Re: Questions about partitioning

2015-04-24 Thread Yi Pan
Hi, Susan,

Welcome to Samza!

First I will try to answer your question about partition assignment in
Samza. The assignment from stream partition to Samza tasks is determined by
the SystemStreamPartitionGrouper. The default implementation include two
assignment methods: 1 task per system stream partition, and 1 task per
partition. Example:  your have 2 streams (e.g. 2 Kafka topics), each has 2
partitions: s0.{p0,p1} and s1.{p0,p1}. In 1 task per system stream
partition assignment, you will have 4 tasks corresponding to the following
4 system stream partitions: {s0.p0, s0.p1, s1.p0, s1.p1}; in 1 task per
partition assignment, you will have 2 tasks with the following partition
groups: {(s0.p0, s1.p0), (s0.p1, s1.p1)}.

In your example, if your messages are partitioned by client ID, the
messages w/ the same client ID will be in the single partition. If you
follow Naveen's suggestion, each system stream partition will be assigned
to a dedicated Samza task, no matter whether you choose to have 10K topic
or 10K partitions. Note that if you choose the 1 topic w/ 10K partition,
whether clientID A and clientID B are handled by the same Samza task or not
depends on whether clientID A and B are partitioned in two different Kafka
partitions or not.

As for Kafka performance, if you choose to use 10K topics, you will need to
be careful about ZooKeeper capacity, since the number of watches on the
znodes is a lot.

Lastly, one comment on your use case: why 10K partitions? If you only want
to have per clientID state in your stream processing, you can have 10
partitions each include 1K clientID and your Samza local KV-store can have
states keyed by clientID to satisfy your use case. (I saw Jakob has the
same comments when I am typing. :) )

Thanks!

-Yi

On Fri, Apr 24, 2015 at 3:29 PM, Susan Luong  wrote:

> Hi there, I'm new to Samza/Kafka and we're evaluating Samza to see whether
> it would be a good fit for our application. I just had a few questions
> about how partitioning works.
>
> I understand there is a limitation on the number of topics we can create
> [1], and I was wondering, if we need more than, say 10K topics, would it be
> a better idea to use partitioning instead? or would the same limits apply?
> i.e. would having 1 topic with 10k partitions produce the same performance
> issues as having 10k topics with 1 partition each?
>
> If we can overcome the topics limitation by creating more partitions, we'd
> like to be able to divide up our stream messages by client ID. is it
> possible to group partitions so that we have a set of partitions that
> contain data from a certain client and another set of partitions for
> another client, within the same topic?

------------------------------------------------------------------------

Decide whether each statement agrees with the Samza partitioning thread, and answer yes or no with the deciding words of the thread quoted. (a) With 1 task per partition assignment, two streams of two partitions each yield 2 tasks. (b) Choosing 10K topics calls for care about ZooKeeper capacity. (c) When messages are partitioned by client ID, messages with the same client ID are spread across several partitions.

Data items
------------------------------------------------------------------------

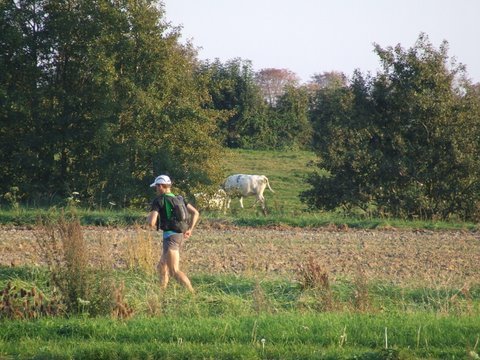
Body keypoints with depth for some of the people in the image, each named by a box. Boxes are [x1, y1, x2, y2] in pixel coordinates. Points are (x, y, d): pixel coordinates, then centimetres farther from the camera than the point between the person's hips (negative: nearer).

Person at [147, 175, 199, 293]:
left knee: (174, 271, -11)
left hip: (170, 236, -8)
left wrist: (148, 218, 6)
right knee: (162, 268, 20)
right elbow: (195, 213, 10)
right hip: (180, 235, 8)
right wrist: (190, 229, 10)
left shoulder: (159, 200, -8)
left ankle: (192, 293, -21)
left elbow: (151, 222, -17)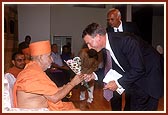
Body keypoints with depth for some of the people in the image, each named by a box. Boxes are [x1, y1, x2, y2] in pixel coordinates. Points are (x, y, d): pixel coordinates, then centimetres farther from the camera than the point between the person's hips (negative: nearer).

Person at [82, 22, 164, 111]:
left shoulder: (126, 40, -32)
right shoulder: (105, 48, -6)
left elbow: (138, 69, -30)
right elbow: (113, 68, 5)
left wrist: (118, 83, -26)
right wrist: (94, 75, -9)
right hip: (135, 80, 7)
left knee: (146, 109, 1)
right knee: (134, 108, 16)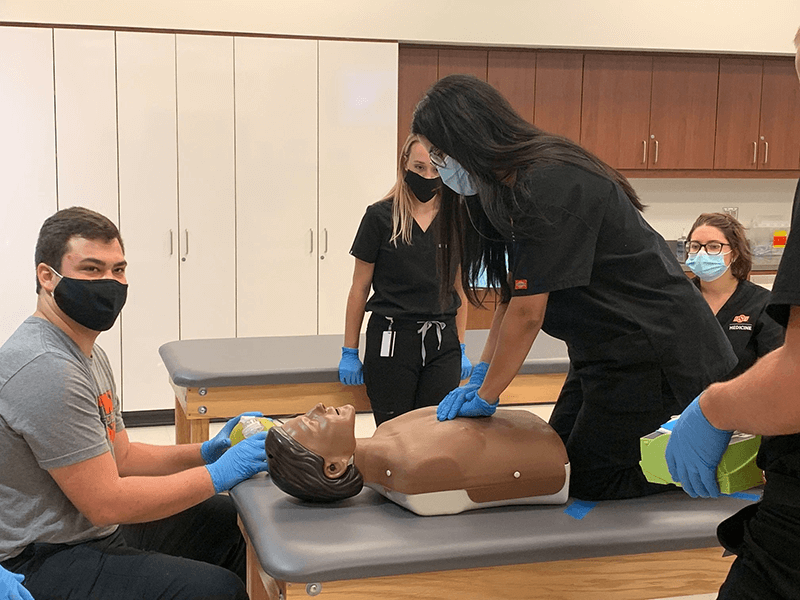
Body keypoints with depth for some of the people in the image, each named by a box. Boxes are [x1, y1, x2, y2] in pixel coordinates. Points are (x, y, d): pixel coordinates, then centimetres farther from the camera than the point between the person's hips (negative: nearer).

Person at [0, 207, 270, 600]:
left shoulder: (86, 351, 11)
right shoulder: (46, 368, -25)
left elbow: (120, 455, 15)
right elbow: (106, 503, -25)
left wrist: (204, 452, 1)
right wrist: (218, 474, -19)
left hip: (95, 532, 11)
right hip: (42, 563, -11)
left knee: (225, 519, 17)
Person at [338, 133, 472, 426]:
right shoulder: (381, 216, -2)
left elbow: (459, 288, 14)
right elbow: (360, 288, 1)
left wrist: (461, 348, 12)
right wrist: (349, 352, 1)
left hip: (442, 341, 3)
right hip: (391, 338, -2)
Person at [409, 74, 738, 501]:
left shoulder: (549, 186, -24)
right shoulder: (510, 187, 8)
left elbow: (527, 313, -22)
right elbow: (512, 297, 9)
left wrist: (486, 397, -12)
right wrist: (480, 376, 2)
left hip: (654, 351, -10)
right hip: (605, 353, 10)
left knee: (588, 483, -3)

------------------------------------------------------------------------

Reply -
(a) Yes: "in 1 task per partition assignment, you will have 2 tasks with the following partition groups: {(s0.p0, s1.p0), (s0.p1, s1.p1)}"
(b) Yes: "if you choose to use 10K topics, you will need to be careful about ZooKeeper capacity, since the number of watches on the znodes is a lot"
(c) No: "the messages w/ the same client ID will be in the single partition"